DATA FOR ANALYSIS START
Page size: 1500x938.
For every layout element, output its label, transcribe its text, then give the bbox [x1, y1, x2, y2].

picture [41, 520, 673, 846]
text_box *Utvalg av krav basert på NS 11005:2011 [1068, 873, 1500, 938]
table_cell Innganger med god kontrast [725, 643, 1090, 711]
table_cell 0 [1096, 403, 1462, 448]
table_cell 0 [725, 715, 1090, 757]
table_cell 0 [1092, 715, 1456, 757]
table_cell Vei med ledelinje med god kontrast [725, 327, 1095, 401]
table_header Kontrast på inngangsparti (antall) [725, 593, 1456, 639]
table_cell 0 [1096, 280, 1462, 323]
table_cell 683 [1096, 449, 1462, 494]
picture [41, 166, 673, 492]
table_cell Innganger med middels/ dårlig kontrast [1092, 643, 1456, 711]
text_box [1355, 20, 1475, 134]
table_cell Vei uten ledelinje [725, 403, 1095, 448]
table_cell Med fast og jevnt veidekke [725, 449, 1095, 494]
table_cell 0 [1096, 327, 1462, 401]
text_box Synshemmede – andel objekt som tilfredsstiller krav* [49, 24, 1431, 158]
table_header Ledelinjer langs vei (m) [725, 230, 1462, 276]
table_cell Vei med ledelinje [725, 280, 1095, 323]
DATA FOR ANALYSIS END
**EXERCISE DESCRIPTION:** Each record above should be transcribed exactly.

**TASK SOLUTION:**
Page size: 1500x938.
For every layout element, output its label, transcribe its text, then give the bbox [x1, y1, x2, y2].

picture [41, 520, 673, 846]
text_box *Utvalg av krav basert på NS 11005:2011 [1068, 873, 1500, 938]
table_cell Innganger med god kontrast [725, 643, 1090, 711]
table_cell 0 [1096, 403, 1462, 448]
table_cell 0 [725, 715, 1090, 757]
table_cell 0 [1092, 715, 1456, 757]
table_cell Vei med ledelinje med god kontrast [725, 327, 1095, 401]
table_header Kontrast på inngangsparti (antall) [725, 593, 1456, 639]
table_cell 0 [1096, 280, 1462, 323]
table_cell 683 [1096, 449, 1462, 494]
picture [41, 166, 673, 492]
table_cell Innganger med middels/ dårlig kontrast [1092, 643, 1456, 711]
text_box [1355, 20, 1475, 134]
table_cell Vei uten ledelinje [725, 403, 1095, 448]
table_cell Med fast og jevnt veidekke [725, 449, 1095, 494]
table_cell 0 [1096, 327, 1462, 401]
text_box Synshemmede – andel objekt som tilfredsstiller krav* [49, 24, 1431, 158]
table_header Ledelinjer langs vei (m) [725, 230, 1462, 276]
table_cell Vei med ledelinje [725, 280, 1095, 323]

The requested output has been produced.